Why character_set_server is used and not character_set_connection; no idea. It’s something that probably requires more investigation.

These two issues solved my OJS encoding issue when moving from OJS 2.4 to 3.x. However, we now have people still copying and pasting windows 1252 encoded text (probably due to some users still using older versions of Windows and Word; I’m using Linux all the time which defaults to utf8 so testing this can be difficult) into the database so it looks like we have an ongoing problem.

For now, though, the OJS database should be correctly encoded as utf8.

@haydenyoung, I have the same problem trying to migrate one journal to OJS3. Would you care to share the script that you were using to convert the database?

Just in case anybody else is having the same problem, I’ve stumbled upon this script:

It does the conversion of latin1 characters stored in utf8 database via binary

CONVERT(CAST(CONVERT(`{$column}` USING latin1) AS binary) USING utf8)

You can use it on 2.4.x prior to migration. Just don’t forget to update config.inc.php for utf-8 connection afterwards.

It works.

3 Likes

@szmigieldesign, thank you so much for the script! It worked perfectly in my case as well.

I want to share my experience in case it might be helpful for someone in the future:

Though the script worked as intended, I noticed something peculiar: there were no visible changes in the database when viewed through PHPMyAdmin (that is, the strange characters are still visible). However, I can confirm that the script positively impacted the website’s functionality. The Spanish version of the site now displays correctly, free from any strange characters.

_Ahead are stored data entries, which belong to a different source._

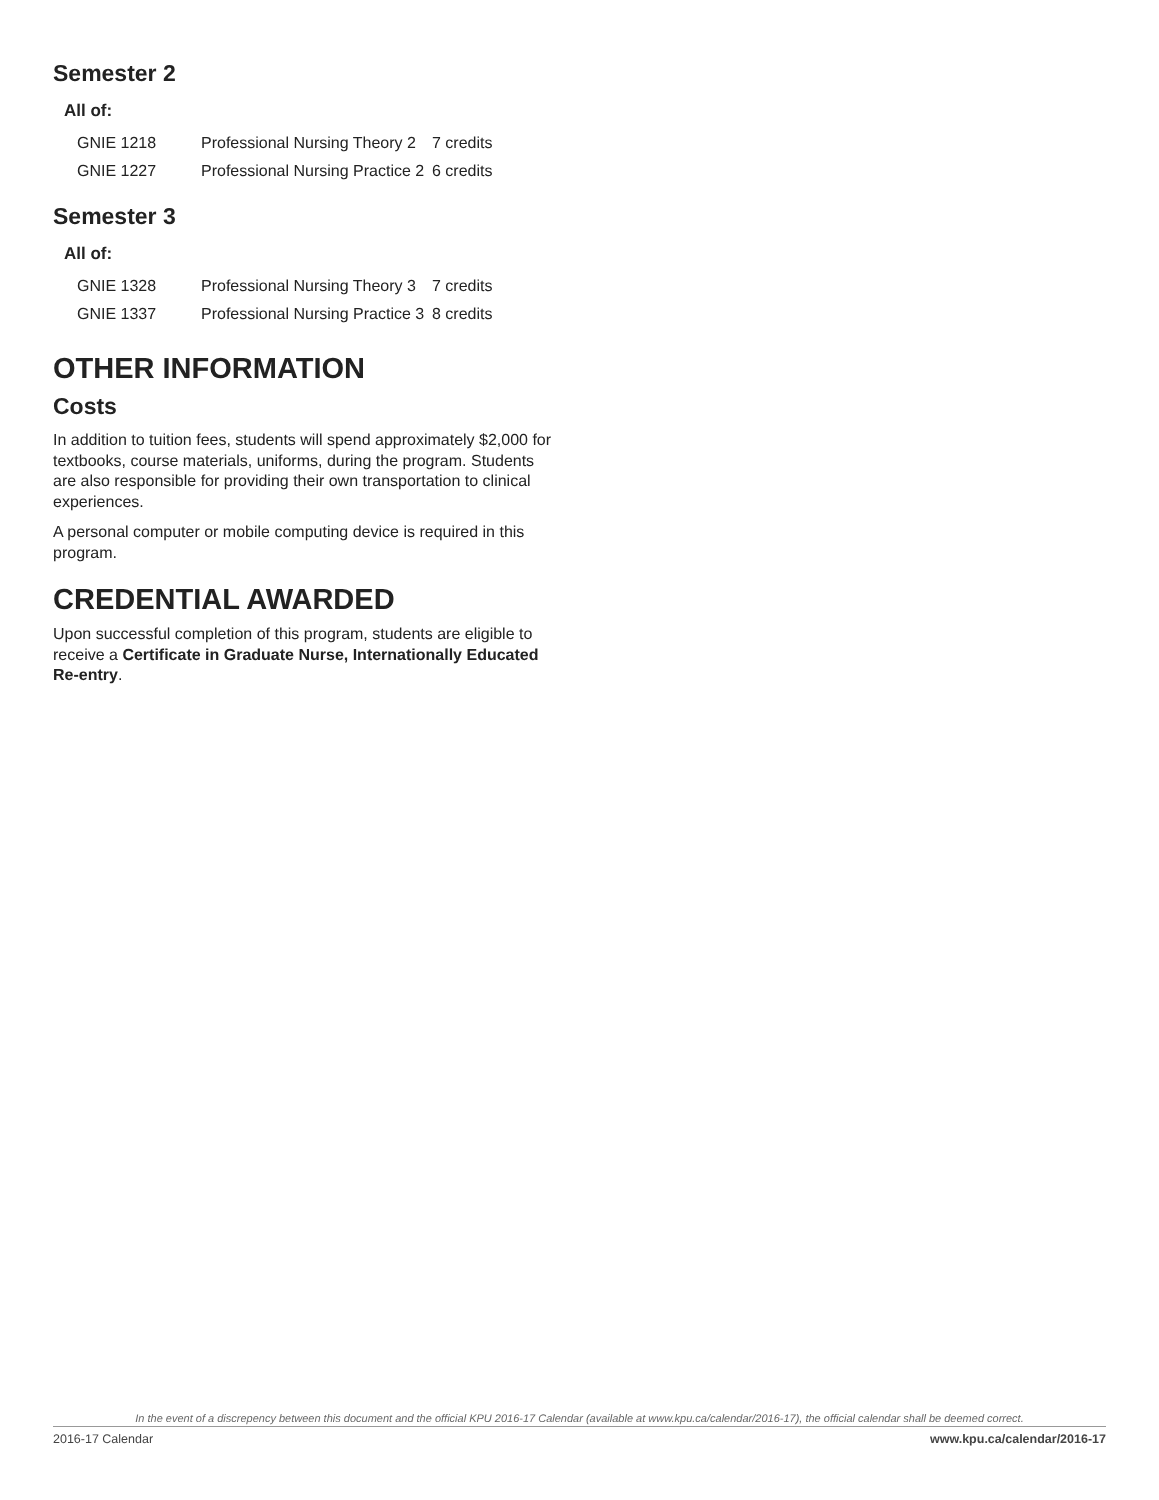Semester 2
All of:
| GNIE 1218 | Professional Nursing Theory 2 | 7 credits |
| GNIE 1227 | Professional Nursing Practice 2 | 6 credits |
Semester 3
All of:
| GNIE 1328 | Professional Nursing Theory 3 | 7 credits |
| GNIE 1337 | Professional Nursing Practice 3 | 8 credits |
OTHER INFORMATION
Costs
In addition to tuition fees, students will spend approximately $2,000 for textbooks, course materials, uniforms, during the program. Students are also responsible for providing their own transportation to clinical experiences.
A personal computer or mobile computing device is required in this program.
CREDENTIAL AWARDED
Upon successful completion of this program, students are eligible to receive a Certificate in Graduate Nurse, Internationally Educated Re-entry.
In the event of a discrepency between this document and the official KPU 2016-17 Calendar (available at www.kpu.ca/calendar/2016-17), the official calendar shall be deemed correct.
2016-17 Calendar www.kpu.ca/calendar/2016-17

It’s worth mentioning that while the main article content appears problem-free, the discussions in Spanish within each manuscript still show some odd symbols. However, this does not affect the main content, which is the most crucial part. Moreover, new conversations in Spanish are also displaying correctly. This discrepancy between the discussions and manuscript texts might be linked to some changes I made earlier in a few tables (changes in collation probably, I can’t remember because it was some time ago), though I’m yet to confirm this.

P.S.: I updated from version 3.2.1-4 to 3.3.0-16. It was supposed to be using UTF8, but somehow, the tables were being written in latin1.

Once again, thank you very much for your help!